There ends the tale and that is why, thousands of years later, I found myself on a dusty carpet, trying to mimic the moves of the delicate but feisty Nepali girl in front of me. The reality was stiffly swaying hips out of time to scratchy songs of high-pitched voices and great percussions of drums and string, wiggling and knotting my arms and fingers.

Sitting down after the song – to applause of sorts – I avoided looking at Prem or Mummy, cringing from the intimacy forced upon me. While I was thousands of miles from home, this was just like being at any family party and I, emotionally uncomfortable, was unavoidably me.

Many of the women around the room declined to dance, reticent and giggling. The children sporadically threw themselves across the carpet, then threw themselves onto a chair with sudden self-awareness and the men took control, one pocketing the remote for the stereo, claiming DJ position. And later, when the men were cajoled, pleaded, incited to dance, the room was full of disturbing South Asian displays of ‘dad dancing’.

No party would be complete without the spectre of social embarrassment. Getting up to dance for a second time, he followed me. Trying desperately to copy the hand-pumping, spinning example from the beautiful dancing girl, I smashed my armful of plastic Teej bracelets together (thinking that was what I was to do with them). One immediately shattered across the floor and while I was about to shrug, I saw the looks of horror on the faces lining the walls, followed by frantic scurrying to find the pieces. I reddened from the inside, completely Teej-ed.

That was not enough, he would not let me be.
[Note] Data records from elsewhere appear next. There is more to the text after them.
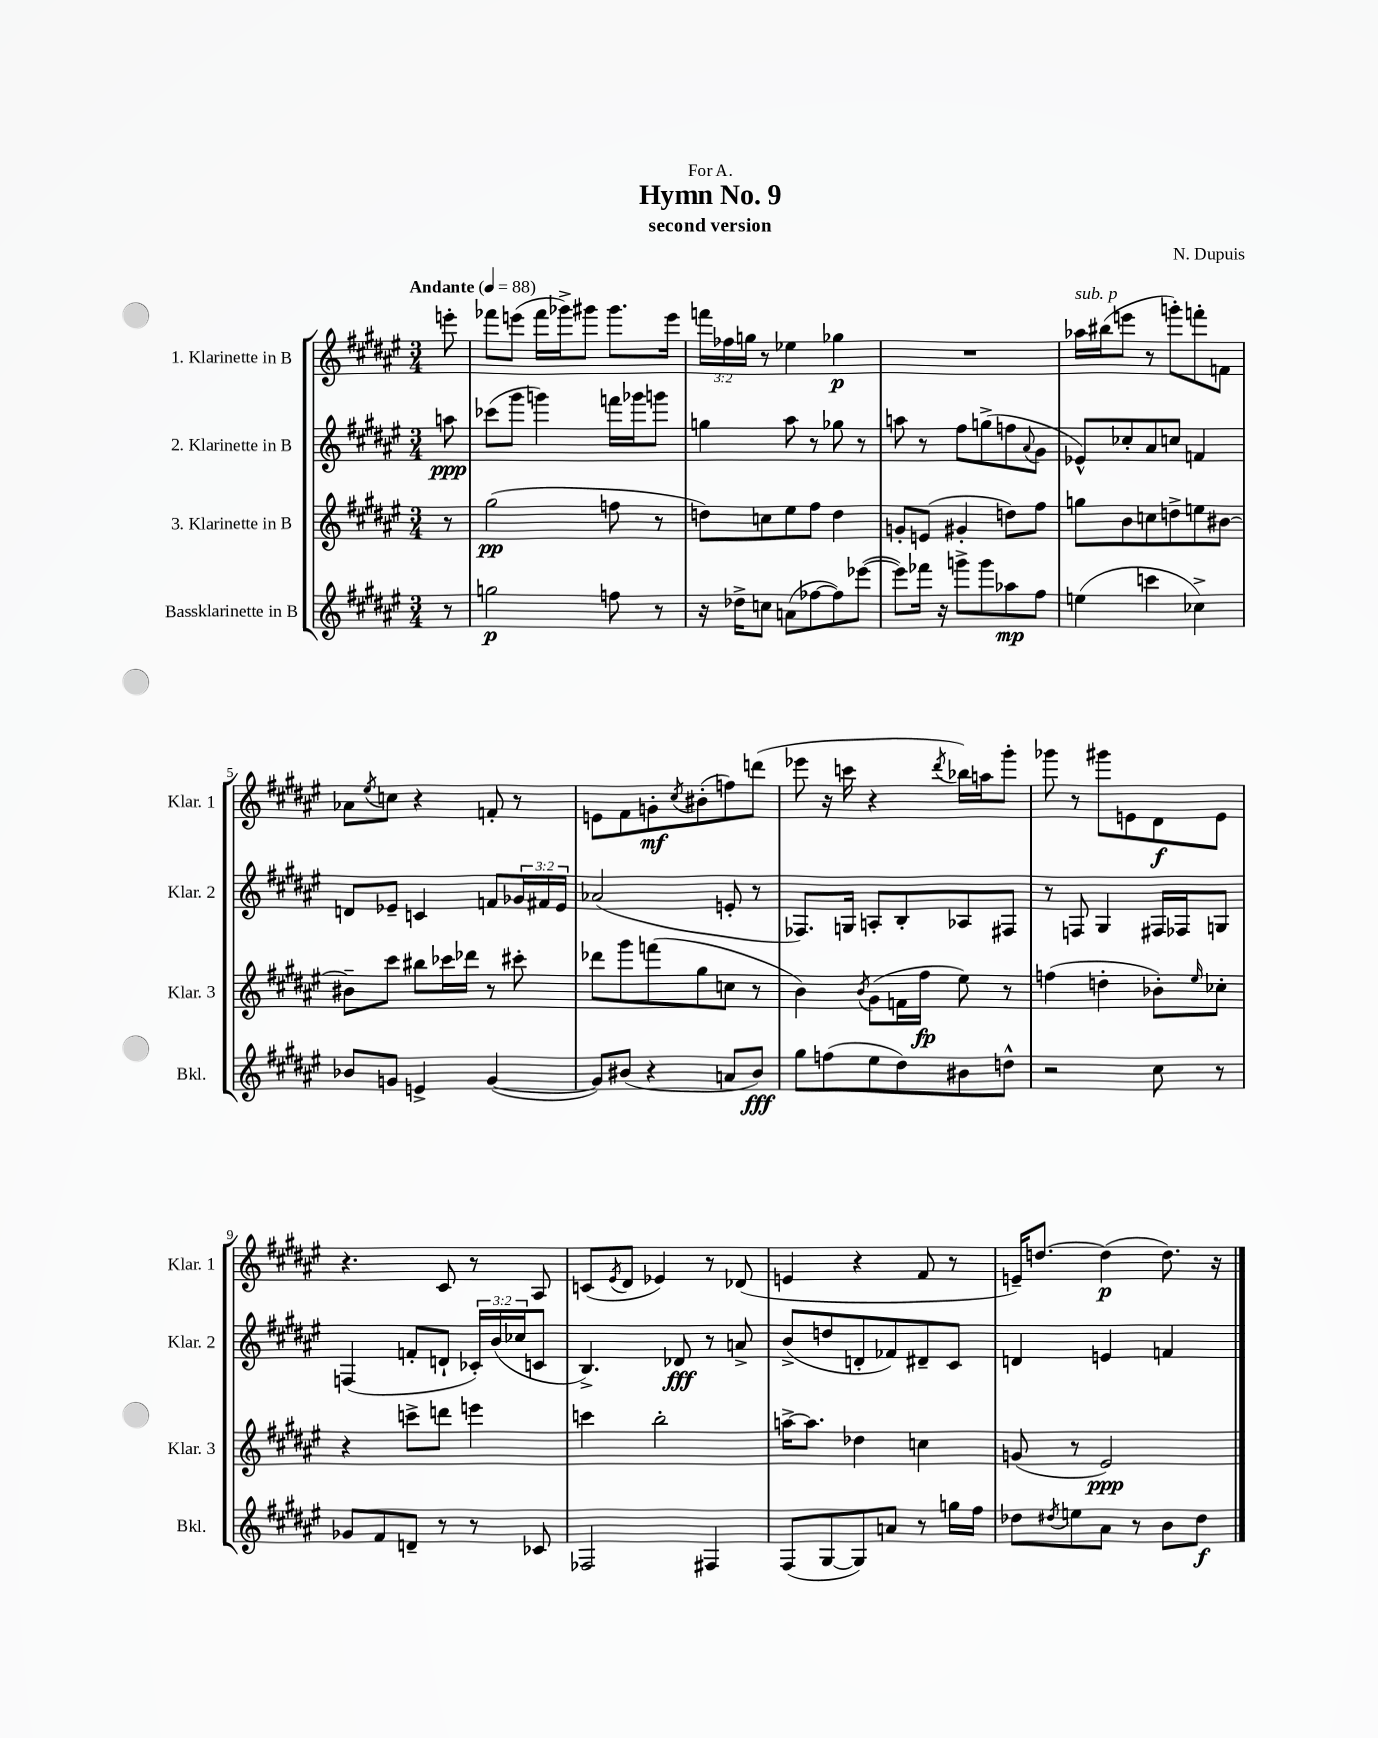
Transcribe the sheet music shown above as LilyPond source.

\header { title = "Hymn No. 9" composer = "N. Dupuis" subtitle = "second version" dedication = "For A." }
<<
\new StaffGroup <<
\new Staff = "s0" \with { instrumentName = "1. Klarinette in B" shortInstrumentName = "Klar. 1" } {
    \clef treble \key fis \major \numericTimeSignature \time 3/4 \override Staff.TupletNumber.text = #tuplet-number::calc-fraction-text \partial 8 \tempo "Andante" 4 = 88
    e'''8-. |
    fes'''8 e'''8( fes'''16 ges'''16->) gis'''8 gis'''8. e'''16 |
    \tuplet 3/2 { f'''16 fes''16 g''16 } r8 ees''4 ges''4\p |
    R2. |
    aes''16^\markup { \italic "sub. p" } bis''16( e'''8 r8 g'''8-.) f'''8-. f'8 |
    aes'8 \acciaccatura { eis''8 } c''8 r4 f'8-. r8 |
    e'8 fis'8 g'8-.\mf \acciaccatura { cis''8 } bis'8-.( f''8) d'''8( |
    ees'''8 r16 c'''16 r4 \acciaccatura { dis'''8 } bes''16) a''16 gis'''8-. |
    ges'''8 r8 gis'''8 e'8 dis'8\f e'8 |
    r4. cis'8 r8 ais8 |
    c'8( \acciaccatura { eis'8 } dis'8 ees'4) r8 des'8( |
    e'4 r4 fis'8 r8 |
    e'16--) d''8.~ d''4\p( d''8.) r16 \bar "|." |
}
\new Staff = "s1" \with { instrumentName = "2. Klarinette in B" shortInstrumentName = "Klar. 2" } {
    \clef treble \key fis \major \numericTimeSignature \time 3/4 \override Staff.TupletNumber.text = #tuplet-number::calc-fraction-text \partial 8
    a''8\ppp |
    ces'''8( gis'''8 g'''4) f'''16 ges'''16 g'''8 |
    g''4 ais''8 r8 ges''8 r8 |
    a''8 r8 fis''8 g''8->( f''8 \appoggiatura { ais'8 } gis'8 |
    ees'8-^) ces''8-. ais'8 c''8 f'4 |
    d'8 ees'8-- c'4 f'8 \tuplet 3/2 { ges'16 fis'16 ees'16 } |
    aes'2( e'8-. r8 |
    fes8.) g16 a8-. b8-. aes8 fis8 |
    r8 f8 gis4 fis16 fes16 g8 |
    f4( f'8-. d'8-! \tuplet 3/2 { ces'16-.) b'16( ces''16 } c'8 |
    b4.->) des'8\fff r8 a'8-> |
    b'8->( d''8 d'8-. fes'8) dis'8-- cis'8 |
    d'4 e'4 f'4 \bar "|." |
}
\new Staff = "s2" \with { instrumentName = "3. Klarinette in B" shortInstrumentName = "Klar. 3" } {
    \clef treble \key fis \major \numericTimeSignature \time 3/4 \partial 8
    r8 |
    gis''2\pp( f''8 r8 |
    d''8) c''8 eis''8 fis''8 d''4 |
    g'8-. e'8( gis'4-. d''8) fis''8 |
    g''8 b'8 c''8 d''8-> e''8 bis'8~ |
    bis'8-- cis'''8 bis''8 ces'''16 des'''16 r8 cis'''8-. |
    des'''8 gis'''8 f'''8( gis''8 c''8 r8 |
    b'4) \acciaccatura { b'8 } gis'8( f'16 fis''16\fp eis''8) r8 |
    f''4( d''4-. bes'8-.) \grace { eis''16 } ces''8-. |
    r4 c'''8-> d'''8 e'''4 |
    c'''4 b''2-. |
    a''16~-> a''8. des''4 c''4 |
    g'8( r8 eis'2\ppp) \bar "|." |
}
\new Staff = "s3" \with { instrumentName = "Bassklarinette in B" shortInstrumentName = "Bkl." } {
    \clef treble \key fis \major \numericTimeSignature \time 3/4 \partial 8
    r8 |
    g''2\p f''8 r8 |
    r16 des''16-> c''8 a'8( fes''8~ fes''8) ees'''8~( |
    ees'''8) fes'''16 r16 g'''8-> g'''8 aes''8\mp fis''8 |
    e''4( c'''4 ces''4->) |
    bes'8 g'8 e'4-> g'4~( |
    g'8) bis'8( r4 a'8 bis'8\fff) |
    gis''8 f''8( eis''8 dis''8) bis'8 d''8-^ |
    r2 cis''8 r8 |
    ges'8 fis'8 d'8-- r8 r8 ces'8 |
    fes2 fis4 |
    fis8( gis8~ gis8) a'8 r8 g''16 fis''16 |
    des''8 \acciaccatura { dis''8 } e''8 ais'8 r8 b'8 dis''8\f \bar "|." |
}
>>
>>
The third time, my arms flailing, I hit a woman and a child, in two separate moves.

Time to sit down.

When I finally made my bed, full of rice pudding and daal, I thought of how even with different clothes, beliefs, dress, music, a family party in Nepal and one in England was not so much different. The reason was different (I am not sure I would welcome a man-celebrating festival in the UK) but the humans were the same. The only absence was alcohol. And, while I am a confirmed lover of wine, this could only be a good thing.